You might by now have lost my thread, my rambling thoughts on translation are I suppose about who or what translates what and to what effect. Translation is first of all about taking an interest in something you don't understand. Gradually you seek to put something into your own language. But that language is not just a verbal one, we have sound languages, internal somatic languages, ones whereby we might converse with biotic foods, inter species languages whereby we might learn from behavioural nuances, architectural spatial languages, body languages, etc etc sometimes we will need to be able to talk the language of soil and at other times the language of the wind. 

The artist Jorinde Voigt has recently been translating written texts in drawings such as her Piece for Words and Views, where she has attempted to translate Roland Barthes’ A Lover's Discourse and Douglas R. Hofstadterʼs Gödel, Escher, Bach. Ein Endloses Geflochtenes Band into a series of 36 drawings. These works centre around particular words selected from Barthes' text and are an attempt to translate complex verbal ideas into a readable visual compositions. “My work is like music,” she says, “You can enjoy it without being able to read the score.”
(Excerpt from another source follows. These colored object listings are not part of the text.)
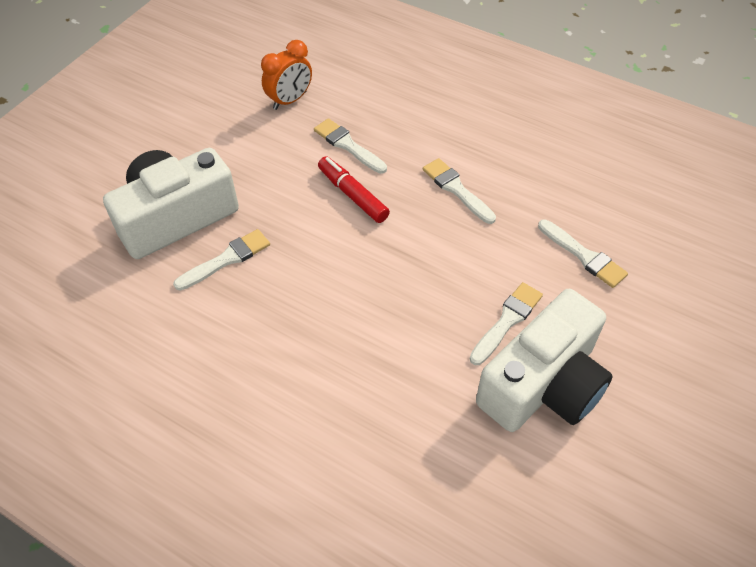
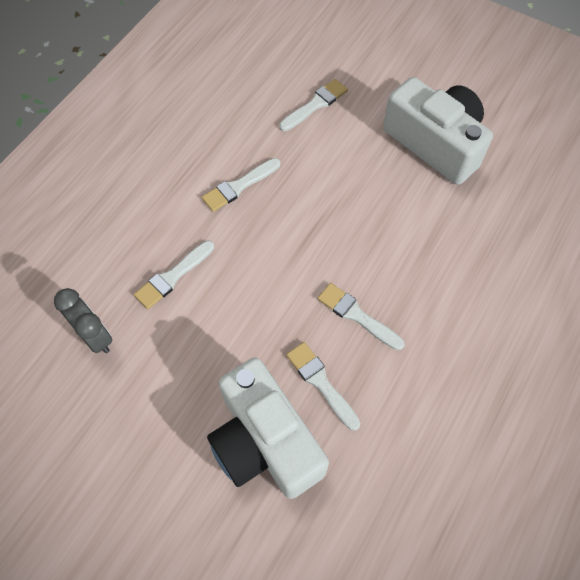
camera: 90 degrees left, 10 degrees up
(290, 100) = (95, 336): orange clock -> grey clock
(353, 195) = (241, 271): red marker -> none
(507, 321) = (380, 161): white brush -> white brush (356, 315)

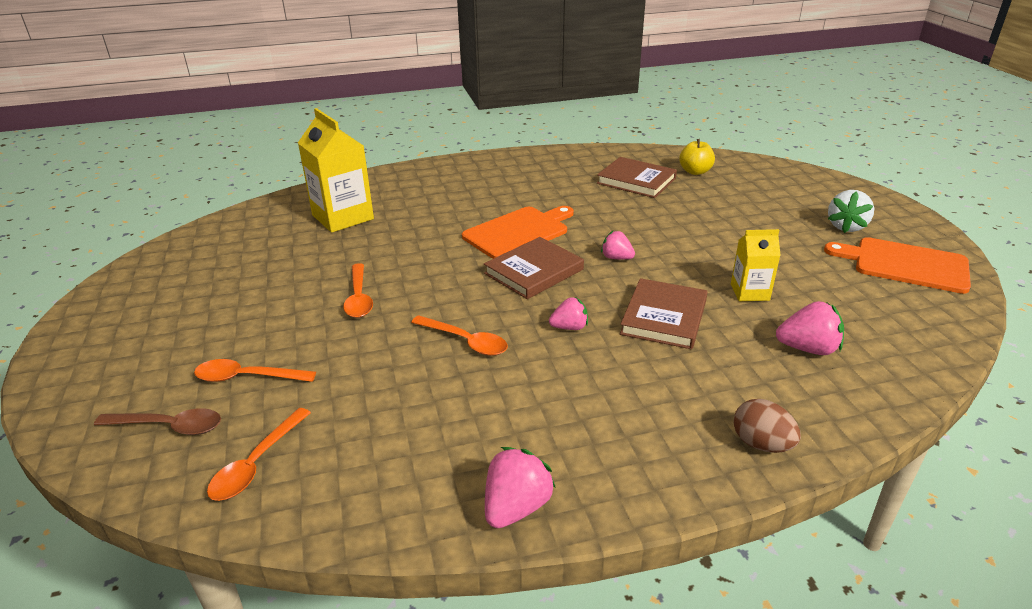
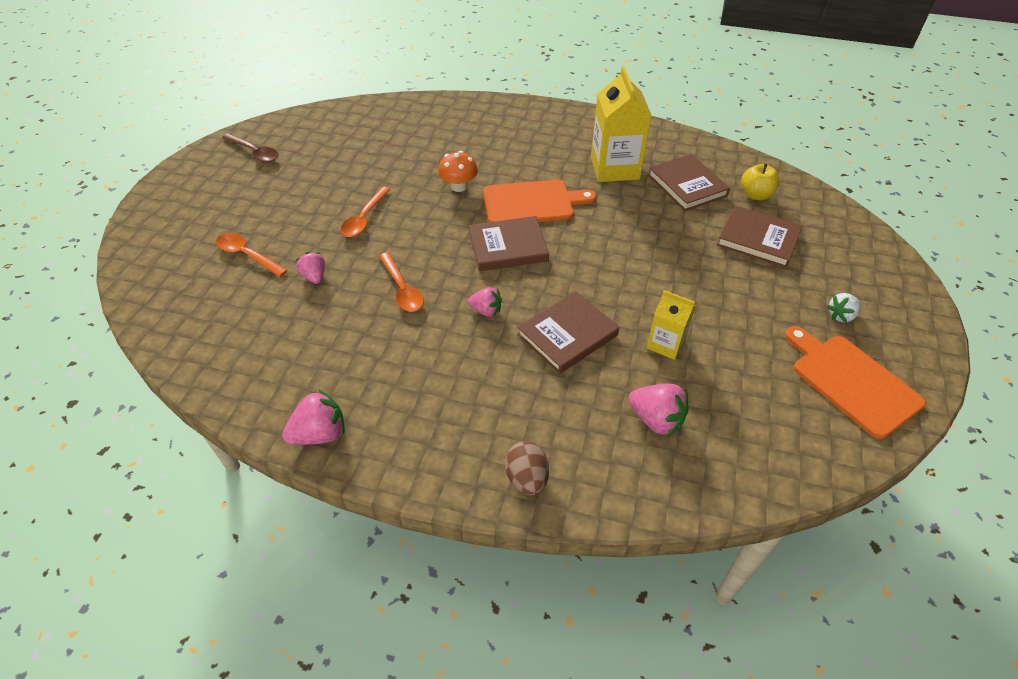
camera: 30 degrees right, 15 degrees up
(169, 426) = (180, 272): brown spoon -> brown spoon (255, 152)
(256, 464) = (205, 323): orange spoon -> none
(343, 217) = (414, 136): yellow carton -> yellow carton (614, 168)
(433, 241) = (459, 186): none -> orange mushroom
(616, 258) = (587, 261): pink strawberry -> pink strawberry (314, 276)
(731, 199) = (758, 239): none -> brown book
(846, 226) = (841, 316): white strawberry -> white strawberry, size x0.66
Jorinde Voigt: Piece for Words and Views

Voigt's integration of text and images sets out to create a balance between two languages, the various linear arcs taken by her flowing writing, integrate with the other formal elements of her compositions, as she attempts to translate academic texts back into the visual poetry from which they would have emerged. I can see several parallels between what she is doing and my own interests in finding a visual language to translate the feelings we have that emanate from inside our bodies. The fact that I am also interested in animism helps to cross the human/object divide, as well as an interest in early magic. 

Knee pain as an anthropomorphic entity

My use of images such as the one above about knee pain, in votive rituals, is now being coupled with research into how people both communicate an awareness of inner or somatic awareness and how the communication can become formalised. Each element demands a degree of translation from one type of perceptual awareness into another.